[Dataset items]
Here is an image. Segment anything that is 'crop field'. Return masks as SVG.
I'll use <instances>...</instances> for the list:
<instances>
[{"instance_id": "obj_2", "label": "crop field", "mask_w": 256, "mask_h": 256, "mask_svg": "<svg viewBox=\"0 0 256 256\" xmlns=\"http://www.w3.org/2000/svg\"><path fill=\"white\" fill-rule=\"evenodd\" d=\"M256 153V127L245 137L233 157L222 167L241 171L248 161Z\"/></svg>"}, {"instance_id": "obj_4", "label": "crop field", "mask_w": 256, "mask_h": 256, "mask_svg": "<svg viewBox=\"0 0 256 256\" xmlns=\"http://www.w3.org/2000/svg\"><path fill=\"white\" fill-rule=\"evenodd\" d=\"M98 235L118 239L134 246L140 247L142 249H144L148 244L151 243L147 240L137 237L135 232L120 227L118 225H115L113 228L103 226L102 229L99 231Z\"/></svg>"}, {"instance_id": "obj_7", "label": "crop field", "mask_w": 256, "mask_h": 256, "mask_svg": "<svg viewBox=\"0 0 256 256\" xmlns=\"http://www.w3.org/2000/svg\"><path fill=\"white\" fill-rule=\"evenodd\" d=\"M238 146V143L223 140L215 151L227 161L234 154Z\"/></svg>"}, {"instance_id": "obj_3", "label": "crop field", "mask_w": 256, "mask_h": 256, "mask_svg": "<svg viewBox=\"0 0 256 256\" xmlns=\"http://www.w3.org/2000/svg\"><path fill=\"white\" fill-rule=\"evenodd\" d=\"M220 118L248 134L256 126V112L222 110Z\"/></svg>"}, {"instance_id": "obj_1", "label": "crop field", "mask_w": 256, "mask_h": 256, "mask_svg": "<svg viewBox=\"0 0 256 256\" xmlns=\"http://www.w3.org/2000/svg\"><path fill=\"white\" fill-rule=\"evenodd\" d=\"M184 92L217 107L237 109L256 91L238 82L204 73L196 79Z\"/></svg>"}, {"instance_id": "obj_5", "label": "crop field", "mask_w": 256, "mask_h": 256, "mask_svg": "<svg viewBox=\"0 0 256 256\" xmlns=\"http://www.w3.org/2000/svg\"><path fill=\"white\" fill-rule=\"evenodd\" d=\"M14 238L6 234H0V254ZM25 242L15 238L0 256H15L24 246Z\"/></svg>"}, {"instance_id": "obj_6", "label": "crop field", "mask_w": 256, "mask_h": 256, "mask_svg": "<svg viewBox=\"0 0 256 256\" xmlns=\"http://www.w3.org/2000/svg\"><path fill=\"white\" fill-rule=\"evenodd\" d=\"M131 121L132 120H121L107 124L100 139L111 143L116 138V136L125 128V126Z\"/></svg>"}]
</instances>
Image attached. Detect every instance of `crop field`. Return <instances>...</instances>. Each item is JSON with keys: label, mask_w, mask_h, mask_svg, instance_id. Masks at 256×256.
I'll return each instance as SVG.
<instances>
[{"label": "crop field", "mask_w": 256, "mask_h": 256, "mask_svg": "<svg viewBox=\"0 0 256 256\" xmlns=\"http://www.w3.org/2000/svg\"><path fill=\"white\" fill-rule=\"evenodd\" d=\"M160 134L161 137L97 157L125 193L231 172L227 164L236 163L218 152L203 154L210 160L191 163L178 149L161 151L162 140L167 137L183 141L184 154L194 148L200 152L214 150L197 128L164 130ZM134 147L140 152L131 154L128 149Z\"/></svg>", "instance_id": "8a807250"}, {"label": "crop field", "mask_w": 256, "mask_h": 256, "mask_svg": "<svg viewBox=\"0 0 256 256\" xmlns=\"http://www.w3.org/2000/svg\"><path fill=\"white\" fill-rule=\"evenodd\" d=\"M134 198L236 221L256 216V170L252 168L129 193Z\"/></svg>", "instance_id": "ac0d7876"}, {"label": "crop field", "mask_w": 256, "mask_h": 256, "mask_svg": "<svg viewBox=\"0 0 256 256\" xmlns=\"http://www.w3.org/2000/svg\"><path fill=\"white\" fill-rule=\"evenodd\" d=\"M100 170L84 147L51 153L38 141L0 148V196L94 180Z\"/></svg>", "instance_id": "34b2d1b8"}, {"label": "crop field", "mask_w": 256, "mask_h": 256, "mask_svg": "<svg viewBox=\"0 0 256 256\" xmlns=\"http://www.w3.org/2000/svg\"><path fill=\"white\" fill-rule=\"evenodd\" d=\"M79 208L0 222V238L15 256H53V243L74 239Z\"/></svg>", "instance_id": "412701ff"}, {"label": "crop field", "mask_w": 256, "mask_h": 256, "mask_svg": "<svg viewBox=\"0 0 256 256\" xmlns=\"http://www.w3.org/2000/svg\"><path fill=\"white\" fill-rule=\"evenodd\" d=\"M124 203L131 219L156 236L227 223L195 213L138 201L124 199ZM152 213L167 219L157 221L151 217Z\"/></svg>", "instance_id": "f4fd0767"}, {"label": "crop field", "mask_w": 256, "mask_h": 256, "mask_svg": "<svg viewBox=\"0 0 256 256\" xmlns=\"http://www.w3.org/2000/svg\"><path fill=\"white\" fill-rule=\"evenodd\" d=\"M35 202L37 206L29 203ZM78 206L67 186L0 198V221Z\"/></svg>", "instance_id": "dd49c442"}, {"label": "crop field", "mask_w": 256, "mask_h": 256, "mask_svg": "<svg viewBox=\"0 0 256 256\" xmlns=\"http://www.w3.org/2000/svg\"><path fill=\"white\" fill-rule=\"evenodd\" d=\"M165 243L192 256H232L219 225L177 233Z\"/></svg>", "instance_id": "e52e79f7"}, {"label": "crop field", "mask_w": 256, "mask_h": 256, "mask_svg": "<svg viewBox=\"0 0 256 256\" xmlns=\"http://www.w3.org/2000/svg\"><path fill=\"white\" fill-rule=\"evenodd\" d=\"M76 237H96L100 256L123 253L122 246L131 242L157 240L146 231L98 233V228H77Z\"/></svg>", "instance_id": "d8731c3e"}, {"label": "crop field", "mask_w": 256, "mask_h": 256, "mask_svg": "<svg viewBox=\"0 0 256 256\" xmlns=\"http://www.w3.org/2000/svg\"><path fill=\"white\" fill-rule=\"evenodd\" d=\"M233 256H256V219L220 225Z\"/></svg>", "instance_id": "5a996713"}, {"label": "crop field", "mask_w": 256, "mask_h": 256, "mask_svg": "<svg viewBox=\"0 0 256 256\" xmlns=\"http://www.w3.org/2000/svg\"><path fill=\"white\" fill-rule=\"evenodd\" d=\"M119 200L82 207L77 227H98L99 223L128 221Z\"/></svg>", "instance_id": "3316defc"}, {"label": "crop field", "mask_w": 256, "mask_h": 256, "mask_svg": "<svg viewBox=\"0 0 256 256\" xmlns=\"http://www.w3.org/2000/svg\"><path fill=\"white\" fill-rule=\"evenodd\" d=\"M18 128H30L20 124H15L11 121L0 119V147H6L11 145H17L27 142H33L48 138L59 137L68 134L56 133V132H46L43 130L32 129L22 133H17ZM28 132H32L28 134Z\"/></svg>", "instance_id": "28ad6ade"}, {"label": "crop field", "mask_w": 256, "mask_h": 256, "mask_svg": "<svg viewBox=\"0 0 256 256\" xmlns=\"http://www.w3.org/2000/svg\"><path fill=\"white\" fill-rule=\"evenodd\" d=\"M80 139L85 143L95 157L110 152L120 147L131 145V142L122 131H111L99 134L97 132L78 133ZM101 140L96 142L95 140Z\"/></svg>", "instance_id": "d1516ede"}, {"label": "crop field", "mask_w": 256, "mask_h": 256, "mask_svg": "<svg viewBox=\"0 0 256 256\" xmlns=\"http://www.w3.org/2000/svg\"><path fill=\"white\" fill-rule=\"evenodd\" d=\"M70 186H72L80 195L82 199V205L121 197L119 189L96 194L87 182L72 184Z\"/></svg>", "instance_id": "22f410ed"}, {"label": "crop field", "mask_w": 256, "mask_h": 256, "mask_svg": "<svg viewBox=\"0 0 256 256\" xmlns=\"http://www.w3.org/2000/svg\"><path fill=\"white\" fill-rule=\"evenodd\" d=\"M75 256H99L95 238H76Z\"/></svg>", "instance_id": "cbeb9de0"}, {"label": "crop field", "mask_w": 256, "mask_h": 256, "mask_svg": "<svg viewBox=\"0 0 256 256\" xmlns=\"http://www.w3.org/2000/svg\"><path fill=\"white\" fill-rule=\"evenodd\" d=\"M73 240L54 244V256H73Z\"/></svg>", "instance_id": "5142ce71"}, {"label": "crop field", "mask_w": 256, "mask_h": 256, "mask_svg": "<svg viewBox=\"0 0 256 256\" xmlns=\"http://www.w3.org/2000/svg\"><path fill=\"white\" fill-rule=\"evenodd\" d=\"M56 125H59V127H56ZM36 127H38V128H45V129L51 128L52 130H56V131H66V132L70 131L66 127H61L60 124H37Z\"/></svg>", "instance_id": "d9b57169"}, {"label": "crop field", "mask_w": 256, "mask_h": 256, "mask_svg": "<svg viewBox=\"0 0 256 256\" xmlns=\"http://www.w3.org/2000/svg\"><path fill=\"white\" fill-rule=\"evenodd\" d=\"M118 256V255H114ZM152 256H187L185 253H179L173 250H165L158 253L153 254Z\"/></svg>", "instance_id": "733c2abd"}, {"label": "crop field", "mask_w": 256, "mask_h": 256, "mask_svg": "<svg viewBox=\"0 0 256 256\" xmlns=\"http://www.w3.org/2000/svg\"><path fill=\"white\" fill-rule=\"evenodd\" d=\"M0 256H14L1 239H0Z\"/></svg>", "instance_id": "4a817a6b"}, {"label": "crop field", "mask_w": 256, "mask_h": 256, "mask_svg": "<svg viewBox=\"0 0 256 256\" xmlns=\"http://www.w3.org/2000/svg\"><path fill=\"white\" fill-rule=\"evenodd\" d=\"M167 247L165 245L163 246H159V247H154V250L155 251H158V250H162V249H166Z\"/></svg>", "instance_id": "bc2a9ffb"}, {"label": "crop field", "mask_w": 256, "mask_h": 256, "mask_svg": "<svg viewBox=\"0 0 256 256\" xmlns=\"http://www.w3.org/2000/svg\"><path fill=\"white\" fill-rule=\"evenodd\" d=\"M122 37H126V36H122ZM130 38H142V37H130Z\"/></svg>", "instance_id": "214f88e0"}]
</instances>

* _OBJECTIVE_
Update the entries starting at the beginning and ending at the line containing "I'll return each instance as SVG.", replacing "Segment" with "Outline" and leaving everything else unchanged.

* _WRITTEN RESPONSE_
Here is an image. Outline anything that is 'crop field'. Return masks as SVG.
I'll use <instances>...</instances> for the list:
<instances>
[{"instance_id": "obj_2", "label": "crop field", "mask_w": 256, "mask_h": 256, "mask_svg": "<svg viewBox=\"0 0 256 256\" xmlns=\"http://www.w3.org/2000/svg\"><path fill=\"white\" fill-rule=\"evenodd\" d=\"M256 153V127L245 137L233 157L222 167L241 171L248 161Z\"/></svg>"}, {"instance_id": "obj_4", "label": "crop field", "mask_w": 256, "mask_h": 256, "mask_svg": "<svg viewBox=\"0 0 256 256\" xmlns=\"http://www.w3.org/2000/svg\"><path fill=\"white\" fill-rule=\"evenodd\" d=\"M98 235L118 239L134 246L140 247L142 249H144L148 244L151 243L147 240L137 237L135 232L120 227L118 225H115L113 228L103 226L102 229L99 231Z\"/></svg>"}, {"instance_id": "obj_7", "label": "crop field", "mask_w": 256, "mask_h": 256, "mask_svg": "<svg viewBox=\"0 0 256 256\" xmlns=\"http://www.w3.org/2000/svg\"><path fill=\"white\" fill-rule=\"evenodd\" d=\"M238 146V143L223 140L215 151L227 161L234 154Z\"/></svg>"}, {"instance_id": "obj_3", "label": "crop field", "mask_w": 256, "mask_h": 256, "mask_svg": "<svg viewBox=\"0 0 256 256\" xmlns=\"http://www.w3.org/2000/svg\"><path fill=\"white\" fill-rule=\"evenodd\" d=\"M220 118L248 134L256 126V112L222 110Z\"/></svg>"}, {"instance_id": "obj_1", "label": "crop field", "mask_w": 256, "mask_h": 256, "mask_svg": "<svg viewBox=\"0 0 256 256\" xmlns=\"http://www.w3.org/2000/svg\"><path fill=\"white\" fill-rule=\"evenodd\" d=\"M184 92L217 107L237 109L256 91L238 82L204 73L196 79Z\"/></svg>"}, {"instance_id": "obj_5", "label": "crop field", "mask_w": 256, "mask_h": 256, "mask_svg": "<svg viewBox=\"0 0 256 256\" xmlns=\"http://www.w3.org/2000/svg\"><path fill=\"white\" fill-rule=\"evenodd\" d=\"M14 238L6 234H0V254ZM25 242L15 238L0 256H15L24 246Z\"/></svg>"}, {"instance_id": "obj_6", "label": "crop field", "mask_w": 256, "mask_h": 256, "mask_svg": "<svg viewBox=\"0 0 256 256\" xmlns=\"http://www.w3.org/2000/svg\"><path fill=\"white\" fill-rule=\"evenodd\" d=\"M131 121L132 120H121L107 124L100 139L111 143L116 138V136L125 128V126Z\"/></svg>"}]
</instances>
Image attached. Detect every instance of `crop field`. Return <instances>...</instances>. Each item is JSON with keys: label, mask_w, mask_h, mask_svg, instance_id. Masks at 256×256.
I'll return each instance as SVG.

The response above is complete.